ECO-CLIP makes progress in thermoplastic system brackets injection process for aircrafts

Blog ECO-CLIP consortium has been manufacturing system brackets for the MFFD CleanSky2 demostrator.

Demonstrating the technical, environmental, and economic feasibility of manufacturing high value-added aircraft structural parts is the main objective of the ECO-CLIP project. To achieve this goal, ECO-CLIP focuses its research on the replacement of classical clip and bracket manufacturing processes with cost-effective and easy-to-implement processes that enable near-net-shape manufacturing, such as injection moulding and 3D printing.

After months of research, the ECO-CLIP project continues to achieve technical milestones. Recently, Aitiip technology center, member of the ECO-CLIP’s consortium, has made progress in the injection process, after concluding the previous stage of redesigning the parts (frame clips and system brackets) to adapt them to this injection. It should be remembered that the objective of ECO-CLIP is to replace those aeronautic parts, now made of metal, with thermoplastic material.

In recent months, Aitiip has focused its efforts on the manufacture of modular molds. Thanks to these molds, it is possible to reduce the necessary investment to produce different demonstrators in injection molding, as it is possible to manufacture different pieces with only a small structural modification of the mold.

Once the design of the part and the mold had been fulfilled, Aitiip team began the injection phase. In this process, Aitiip has worked with the material developed by ECO-CLIP coordinator, AIMEN Technology Center, based on 40% CF / recycled PAEK, obtained from industrial waste and factory scraps from other processes. The manufactured parts are currently under evaluation by GKN FOKKER and will be applied in the STUNNING Multi-Functional Fuselage Demonstrator.

In the other side, AIMEN has also manufactured one of the bracket geometries to validate the emerging FGF (Fused Granulated Fabrication) additive manufacturing technology. This manufacturing system provides a fast and cost-effective solution for small production runs or prototypes.

The fused granulated fabrication technique has been able the use the same material as the one involved in injection molding. In contraposition to the typically used FFF, which implies the development of high carbon fiber load filament that usually represents a huge problem, this technique used pellet extrusion to create layer-by-layer geometries, avoiding the decrease of carbon fiber for 3D printing and continuing with high recycled material ratio.

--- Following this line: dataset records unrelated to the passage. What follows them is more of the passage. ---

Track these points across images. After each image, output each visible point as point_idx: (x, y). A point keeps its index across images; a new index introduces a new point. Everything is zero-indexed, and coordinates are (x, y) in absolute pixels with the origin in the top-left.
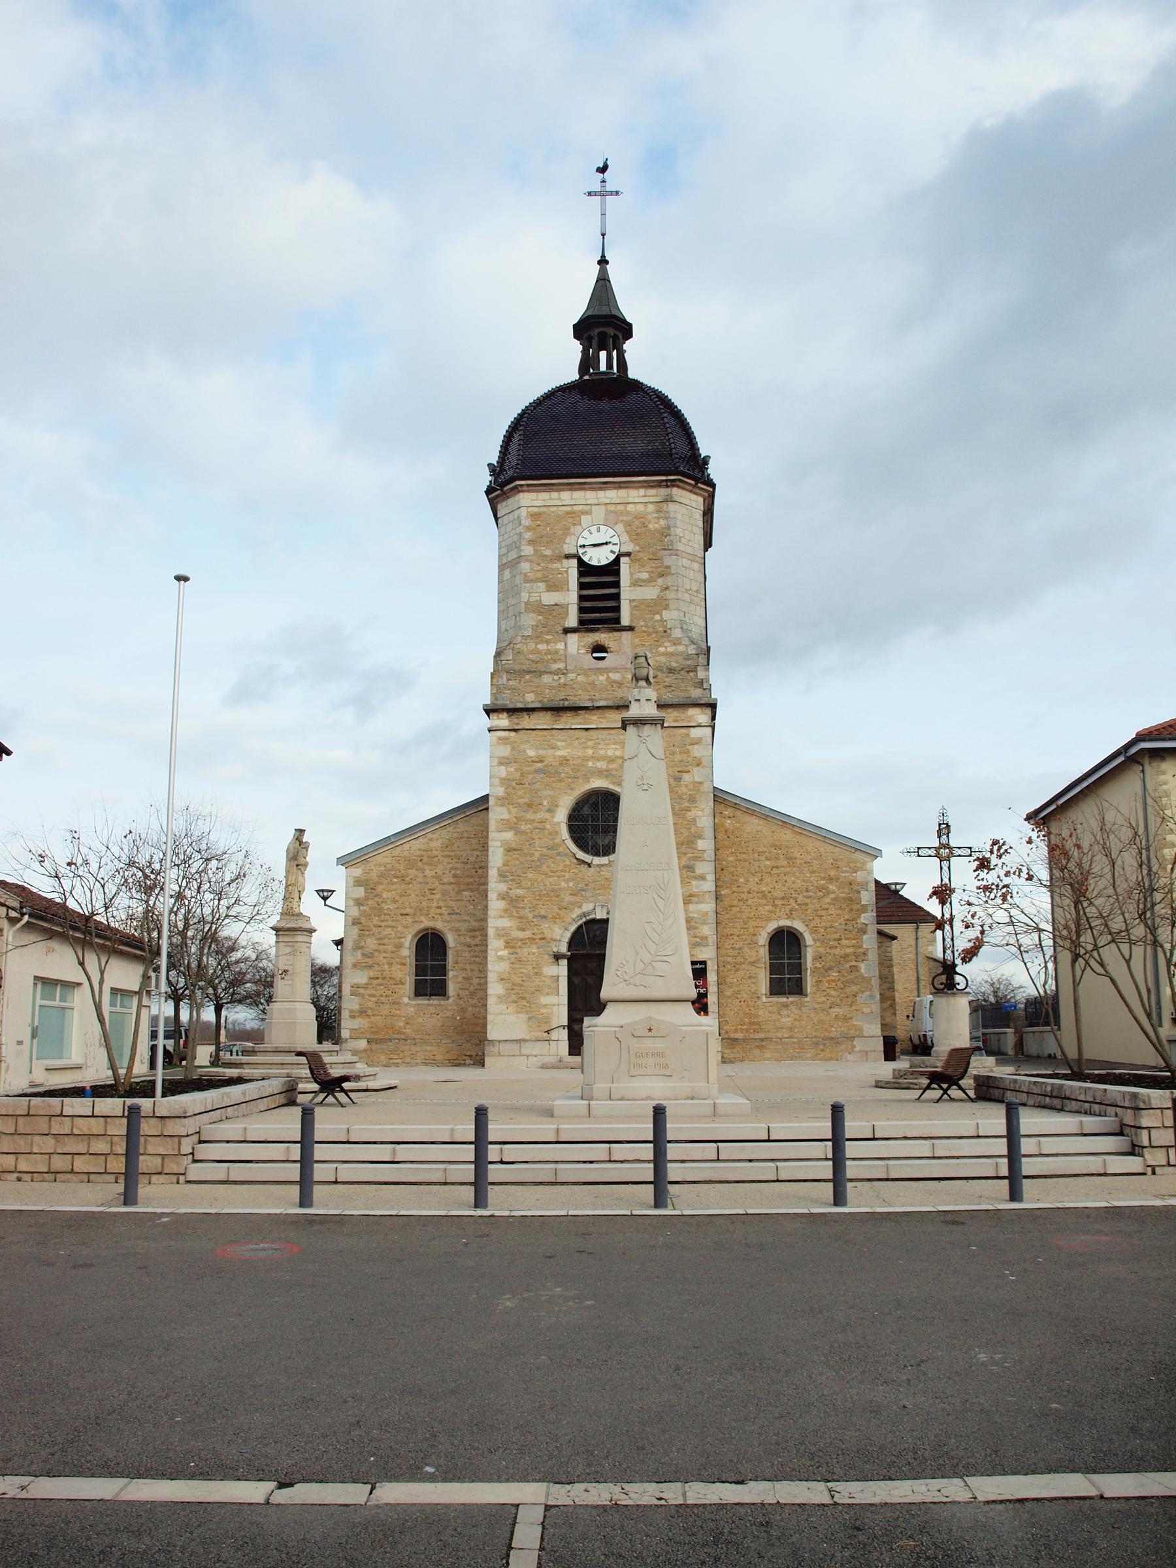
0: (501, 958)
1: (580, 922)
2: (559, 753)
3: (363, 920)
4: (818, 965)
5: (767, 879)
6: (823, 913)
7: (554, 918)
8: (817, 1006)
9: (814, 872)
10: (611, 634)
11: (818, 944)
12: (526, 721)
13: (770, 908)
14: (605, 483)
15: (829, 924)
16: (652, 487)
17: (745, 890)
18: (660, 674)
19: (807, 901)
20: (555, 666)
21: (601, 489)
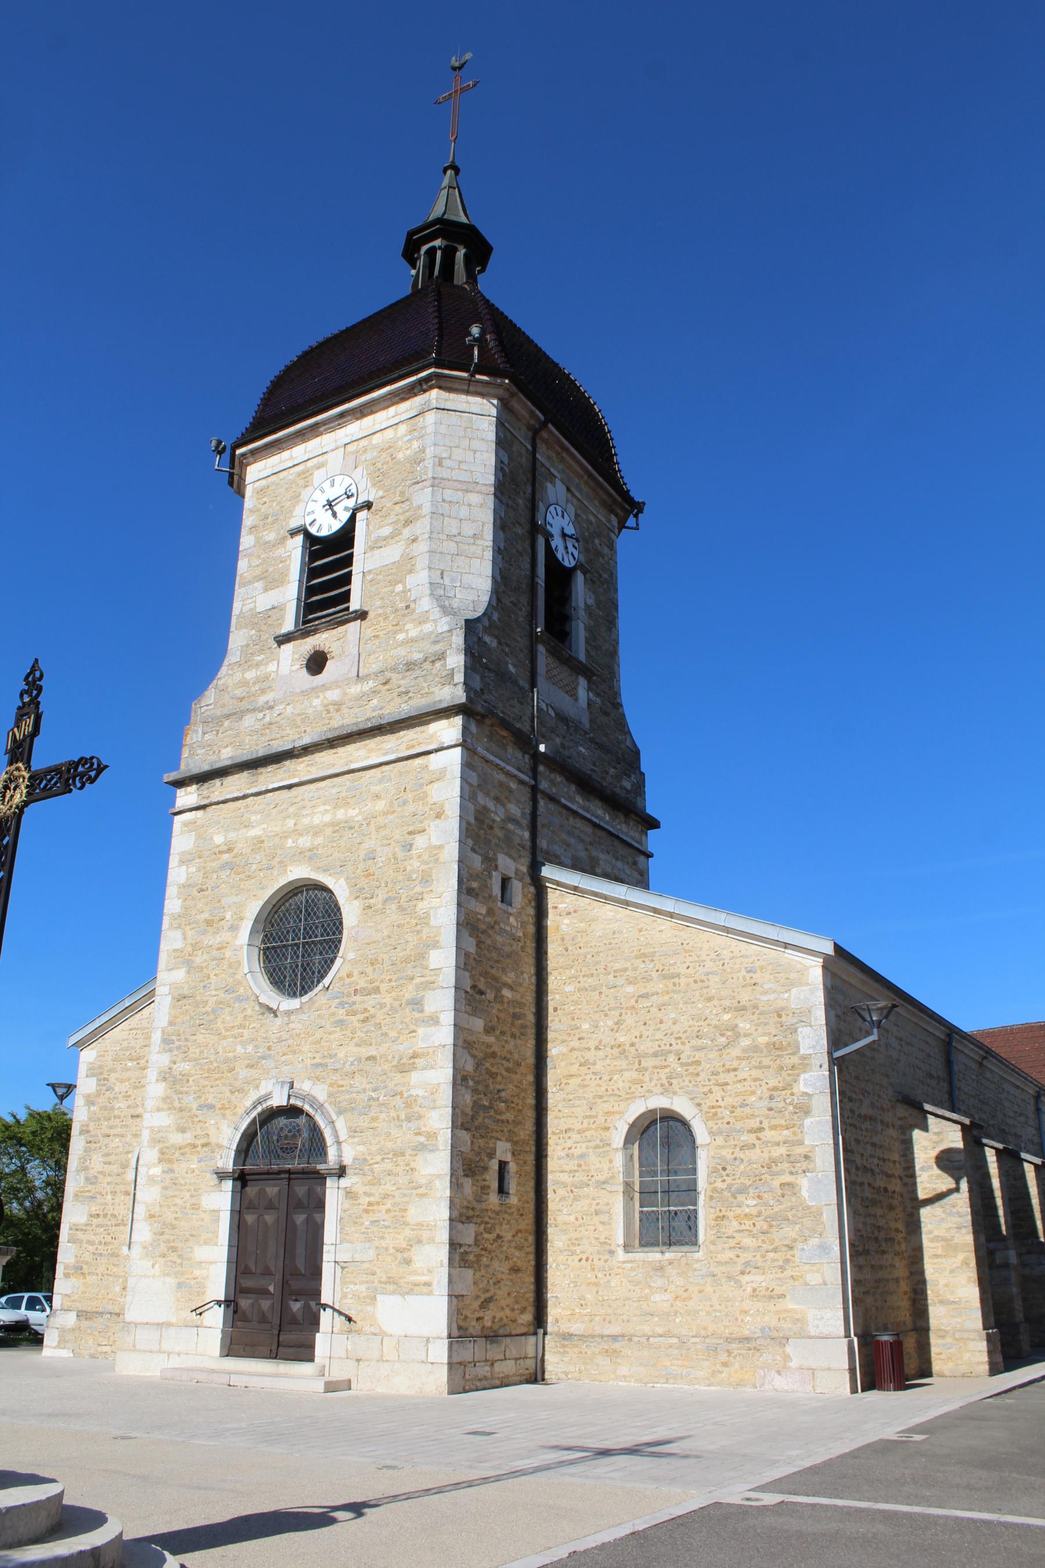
0: (152, 1180)
1: (254, 1114)
2: (253, 833)
3: (92, 1127)
4: (719, 1185)
5: (629, 1020)
6: (729, 1077)
7: (223, 1108)
8: (718, 1270)
9: (710, 999)
10: (334, 632)
11: (720, 1140)
12: (218, 789)
13: (634, 1075)
14: (342, 415)
15: (740, 1099)
16: (404, 399)
17: (592, 1044)
18: (394, 676)
19: (699, 1056)
20: (262, 700)
21: (340, 426)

For this aim, a destock printer has been modified within the project framework to fulfill the necessities of this kind of high-performance materials process by direct extrusion fabrication.

In addition, ECO-CLIP is developing at AIMEN facilities an ultrasonic welding procedure for the newly developed material to join the clips to the aircraft structure, thus avoiding the need for mechanical joints, and allowing the reduction of both, costs, and environmental impact.